### [Tasks to perform]
1. In the passage on US federal debt, what share of all federal spending does the Treasury Department project net interest payments will consume in 2026?
2. Reproduce the stretch of the passage on US federal debt from "In the first" through "than peer economies.", swapping "bondholders" for "creditors".
3. Carry the passage on US federal debt forward from its final sentence with the next part.

### [Excerpt to read]
....

Total marketable securities, bills, notes and bonds, rose 0.7% in November to reach $30.2tn. When including intragovernmental holdings, the total national debt burden now exceeds $38tn, or roughly $111,000 for every person in the country.

The interest trap

The surge in borrowing has pushed the federal government’s interest bill into dangerous territory.

In the first nine weeks of the fiscal year alone, the Treasury paid out $104bn in interest to bondholders. The Treasury Department now projects that net interest payments will consume 15% of all federal spending in 2026, making it one of the largest budget items alongside Social Security and Defense.

According to the IMF, the US federal deficit is on track to reach 7.4% of GDP in 2025, significantly higher than peer economies.

The tariff math

President Trump has pitched universal tariffs as the solution to this debt spiral, but the numbers face a steep reality check.

....

### [Information given]

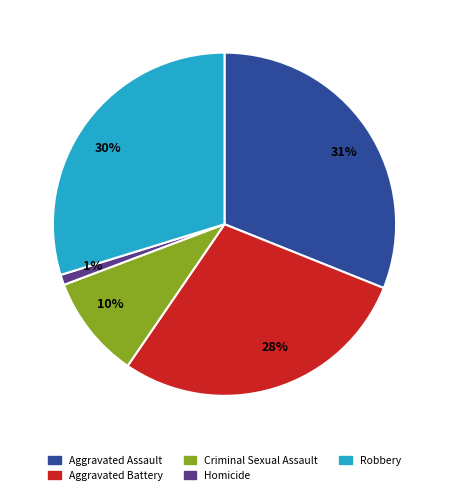

How many slices are in this pie chart?

5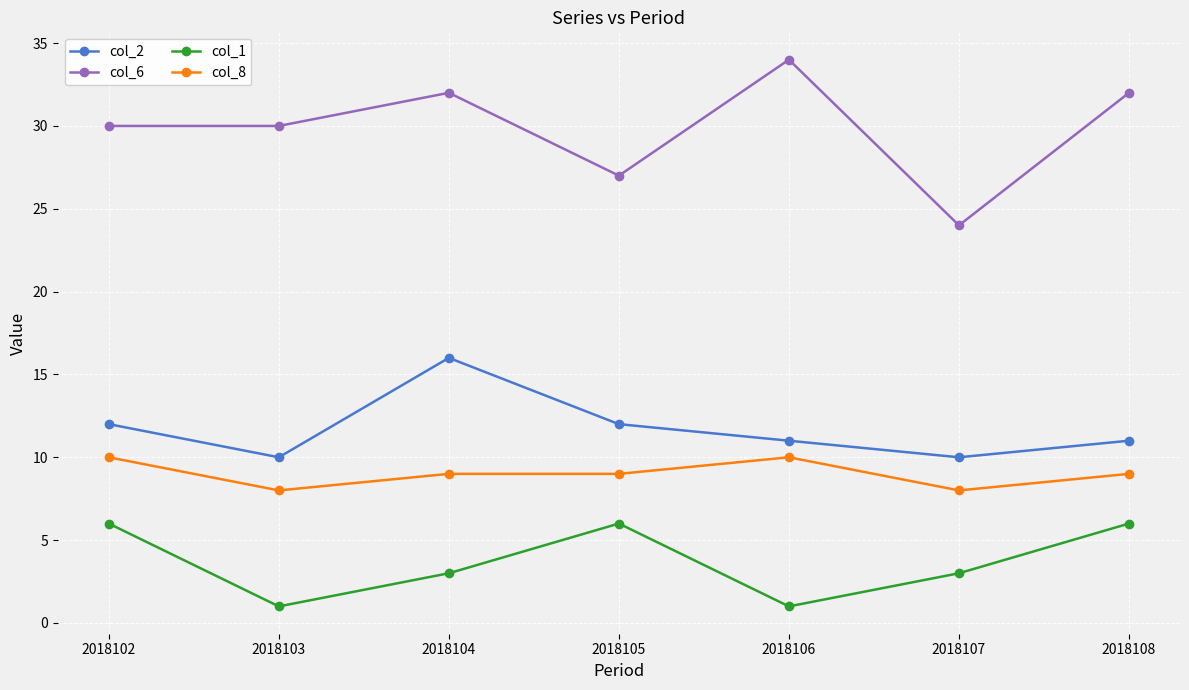

Which series has the largest total across all categories?

col_6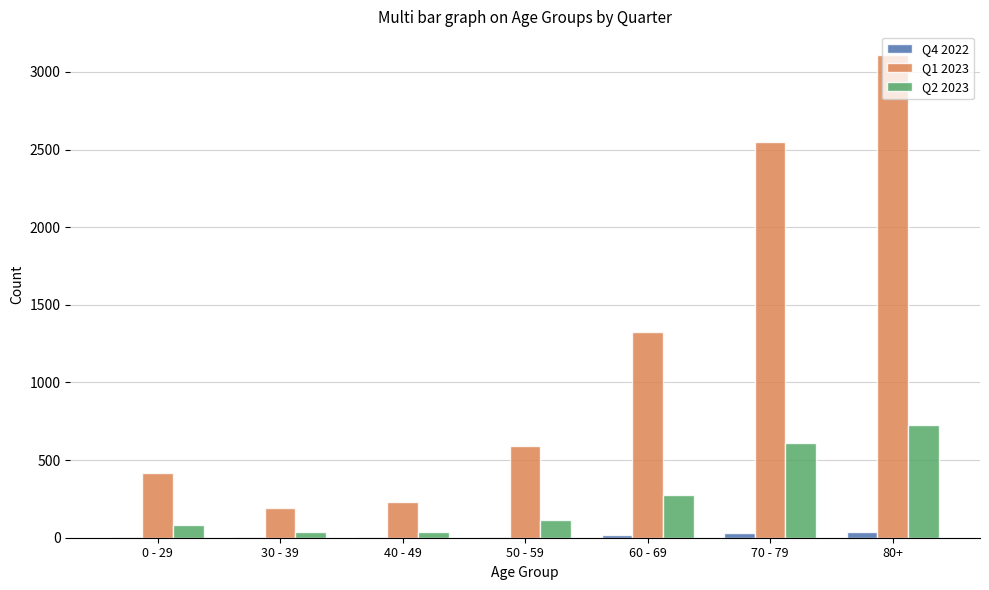

What are all the series names shown in the legend?

Q4 2022, Q1 2023, Q2 2023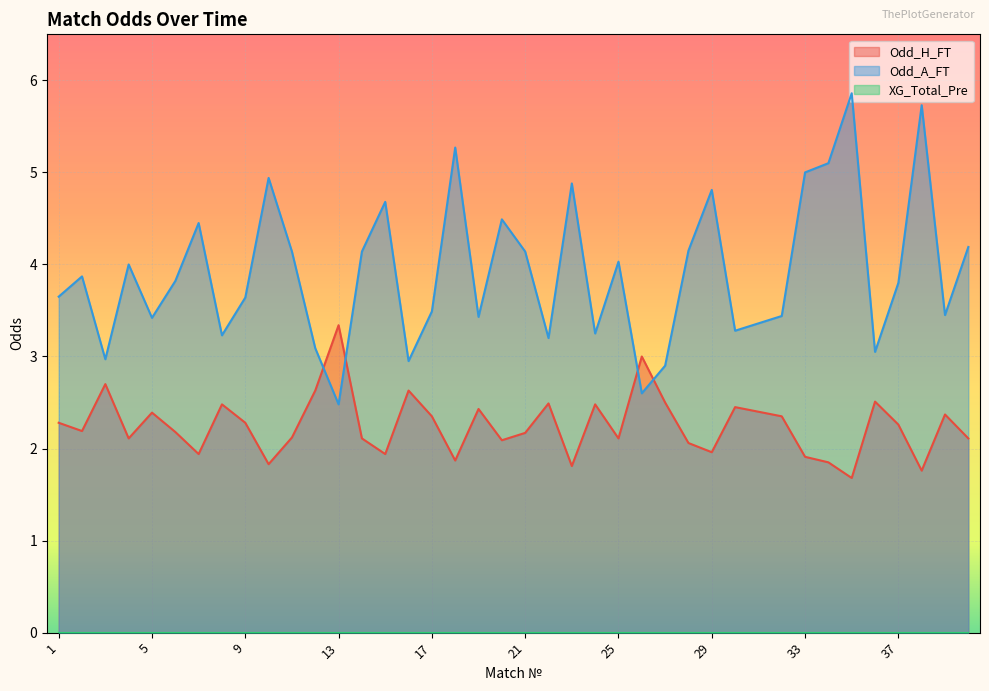

Which series has the largest range (max minus min)?

Odd_A_FT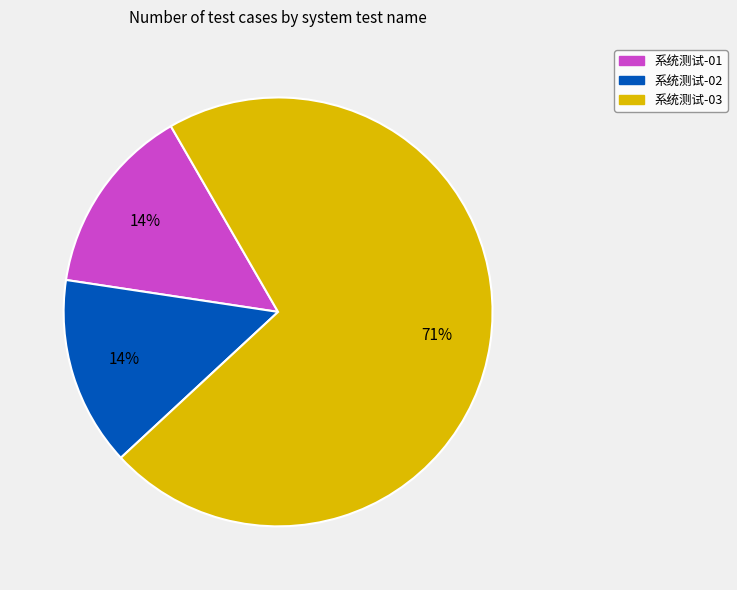

To the nearest percent, what is the average slice percentage?

33%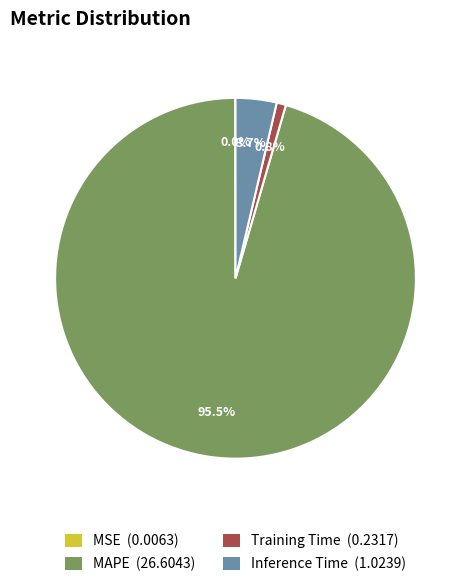

Do Training Time and Inference Time together represent more than half of the pie?

No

....

### [Outputs by task]
1. 15%

2.
In the first nine weeks of the fiscal year alone, the Treasury paid out $104bn in interest to creditors. The Treasury Department now projects that net interest payments will consume 15% of all federal spending in 2026, making it one of the largest budget items alongside Social Security and Defense.

According to the IMF, the US federal deficit is on track to reach 7.4% of GDP in 2025, significantly higher than peer economies.

3.
The Congressional Budget Office (CBO) estimates that the administration's tariff policies will generate approximately $3tn in revenue over the next decade. That averages out to $300bn a year, enough to cover only a fraction of the government's annual gross interest bill, which has already topped $1tn.

Furthermore, the President’s pledge to return tariff revenue directly to households via a $2,000 per-person "dividend" would likely cost $600bn annually, according to the Committee for a Responsible Federal Budget. This would effectively spend the tariff revenue twice over, widening the deficit rather than closing it.